§ Work to be completed:
Reproduce the text of the items below word for word, from the line containing "terreno de las emociones reales." down to the line containing "Piena kannas", with both of those lines included. Leave the pictures out of your answer.
---------- Input for this task ----------
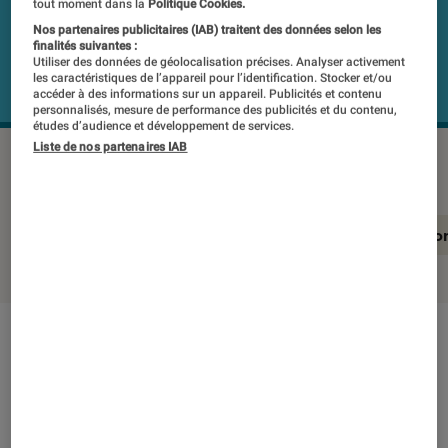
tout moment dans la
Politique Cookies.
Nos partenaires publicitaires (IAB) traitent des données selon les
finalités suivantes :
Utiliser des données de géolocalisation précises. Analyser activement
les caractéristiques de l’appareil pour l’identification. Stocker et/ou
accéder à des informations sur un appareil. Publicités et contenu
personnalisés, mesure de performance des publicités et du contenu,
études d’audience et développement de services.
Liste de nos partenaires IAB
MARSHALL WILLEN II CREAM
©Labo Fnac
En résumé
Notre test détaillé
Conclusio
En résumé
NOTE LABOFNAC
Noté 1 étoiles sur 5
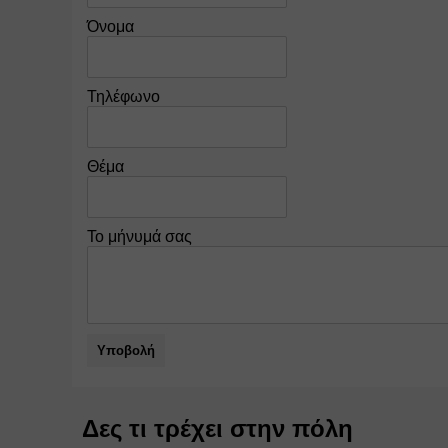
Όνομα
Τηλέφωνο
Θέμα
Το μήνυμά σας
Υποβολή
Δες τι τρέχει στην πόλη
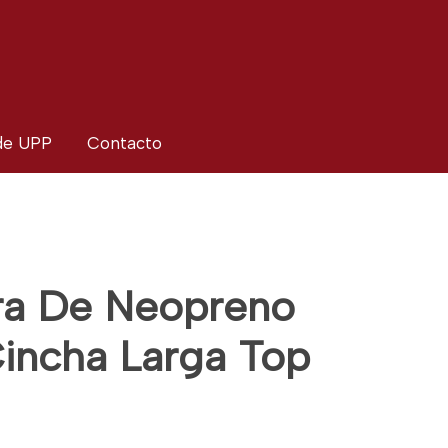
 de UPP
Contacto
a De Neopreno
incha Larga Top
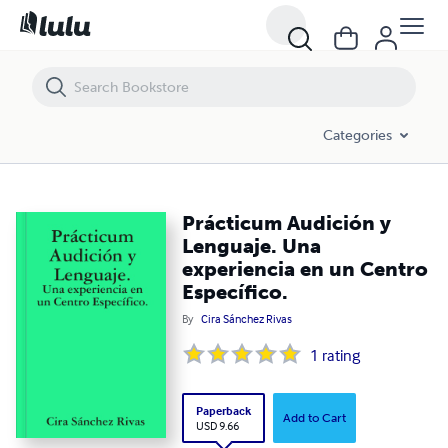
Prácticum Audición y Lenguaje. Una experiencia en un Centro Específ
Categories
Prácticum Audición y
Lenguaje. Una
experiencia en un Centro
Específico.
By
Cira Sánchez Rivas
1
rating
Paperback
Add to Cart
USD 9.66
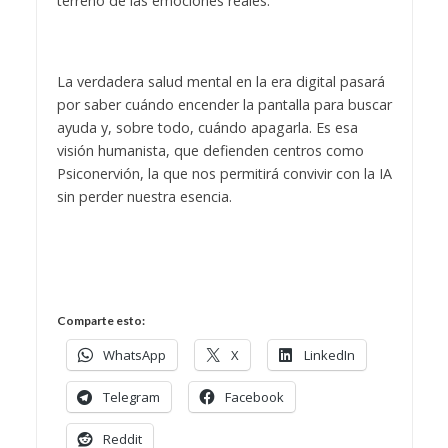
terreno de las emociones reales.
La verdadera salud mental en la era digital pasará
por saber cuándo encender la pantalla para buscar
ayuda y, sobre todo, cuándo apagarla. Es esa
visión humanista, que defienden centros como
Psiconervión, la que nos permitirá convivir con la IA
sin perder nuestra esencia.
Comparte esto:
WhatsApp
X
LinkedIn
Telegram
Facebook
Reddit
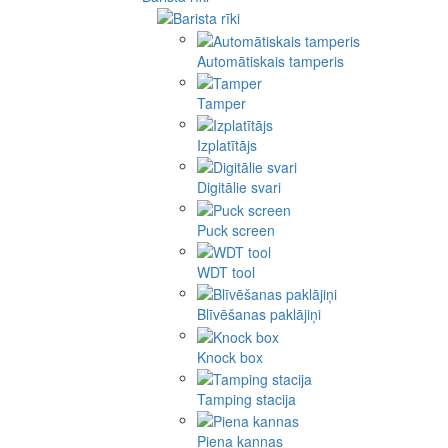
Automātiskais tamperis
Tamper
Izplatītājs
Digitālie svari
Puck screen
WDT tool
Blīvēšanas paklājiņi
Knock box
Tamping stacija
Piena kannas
----------
---------- Input for this task ----------
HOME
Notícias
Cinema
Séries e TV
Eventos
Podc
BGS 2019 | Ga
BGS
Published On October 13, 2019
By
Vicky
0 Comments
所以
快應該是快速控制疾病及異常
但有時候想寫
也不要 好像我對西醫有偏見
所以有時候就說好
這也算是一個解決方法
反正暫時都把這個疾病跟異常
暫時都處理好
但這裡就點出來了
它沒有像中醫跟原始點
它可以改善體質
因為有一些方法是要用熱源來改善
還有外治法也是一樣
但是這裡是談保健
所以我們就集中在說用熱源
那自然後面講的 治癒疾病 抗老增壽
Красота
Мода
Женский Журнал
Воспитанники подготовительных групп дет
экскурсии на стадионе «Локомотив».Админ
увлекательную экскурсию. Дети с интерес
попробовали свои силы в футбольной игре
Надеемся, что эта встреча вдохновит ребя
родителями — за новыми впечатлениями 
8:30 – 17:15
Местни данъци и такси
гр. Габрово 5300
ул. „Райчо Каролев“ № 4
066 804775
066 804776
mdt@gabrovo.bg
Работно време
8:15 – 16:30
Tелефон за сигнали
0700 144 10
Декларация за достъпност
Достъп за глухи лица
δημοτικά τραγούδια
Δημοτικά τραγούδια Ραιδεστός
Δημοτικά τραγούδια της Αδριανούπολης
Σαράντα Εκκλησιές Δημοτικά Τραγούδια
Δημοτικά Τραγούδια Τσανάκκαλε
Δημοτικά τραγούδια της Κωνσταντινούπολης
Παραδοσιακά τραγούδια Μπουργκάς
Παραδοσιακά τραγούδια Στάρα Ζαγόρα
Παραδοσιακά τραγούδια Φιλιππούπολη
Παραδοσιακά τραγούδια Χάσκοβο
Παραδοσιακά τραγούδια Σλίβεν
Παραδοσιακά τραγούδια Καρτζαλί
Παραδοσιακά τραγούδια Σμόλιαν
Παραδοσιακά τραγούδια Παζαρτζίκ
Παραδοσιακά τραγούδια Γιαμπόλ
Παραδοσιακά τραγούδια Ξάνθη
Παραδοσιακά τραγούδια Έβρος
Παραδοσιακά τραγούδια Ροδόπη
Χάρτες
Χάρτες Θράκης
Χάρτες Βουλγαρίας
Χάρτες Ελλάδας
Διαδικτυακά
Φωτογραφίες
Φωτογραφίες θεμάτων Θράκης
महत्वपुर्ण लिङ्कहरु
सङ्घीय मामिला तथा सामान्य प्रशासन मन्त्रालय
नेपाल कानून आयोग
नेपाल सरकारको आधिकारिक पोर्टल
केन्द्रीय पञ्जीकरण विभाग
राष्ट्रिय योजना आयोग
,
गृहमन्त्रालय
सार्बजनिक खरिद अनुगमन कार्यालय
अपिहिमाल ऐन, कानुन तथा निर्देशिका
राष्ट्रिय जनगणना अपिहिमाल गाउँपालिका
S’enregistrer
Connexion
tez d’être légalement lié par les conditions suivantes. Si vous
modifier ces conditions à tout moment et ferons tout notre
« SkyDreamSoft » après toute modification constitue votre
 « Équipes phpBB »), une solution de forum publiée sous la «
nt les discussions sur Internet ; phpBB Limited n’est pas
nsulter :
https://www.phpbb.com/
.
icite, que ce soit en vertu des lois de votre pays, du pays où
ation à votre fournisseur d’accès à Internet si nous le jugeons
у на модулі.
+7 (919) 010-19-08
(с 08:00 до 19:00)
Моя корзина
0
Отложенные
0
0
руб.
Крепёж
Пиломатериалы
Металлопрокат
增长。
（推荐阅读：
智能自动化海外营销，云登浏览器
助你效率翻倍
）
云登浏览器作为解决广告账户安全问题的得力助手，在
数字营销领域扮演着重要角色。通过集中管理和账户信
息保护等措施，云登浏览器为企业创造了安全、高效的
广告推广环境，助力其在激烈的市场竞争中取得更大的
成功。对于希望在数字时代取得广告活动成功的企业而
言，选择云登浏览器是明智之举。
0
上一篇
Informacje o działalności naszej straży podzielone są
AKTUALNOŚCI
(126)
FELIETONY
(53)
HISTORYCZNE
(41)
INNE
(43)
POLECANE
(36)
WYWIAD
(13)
----------
§ Task output:
terreno de las emociones reales.
La verdadera salud mental en la era digital pasará
por saber cuándo encender la pantalla para buscar
ayuda y, sobre todo, cuándo apagarla. Es esa
visión humanista, que defienden centros como
Psiconervión, la que nos permitirá convivir con la IA
sin perder nuestra esencia.
Comparte esto:
WhatsApp
X
LinkedIn
Telegram
Facebook
Reddit
Automātiskais tamperis
Tamper
Izplatītājs
Digitālie svari
Puck screen
WDT tool
Blīvēšanas paklājiņi
Knock box
Tamping stacija
Piena kannas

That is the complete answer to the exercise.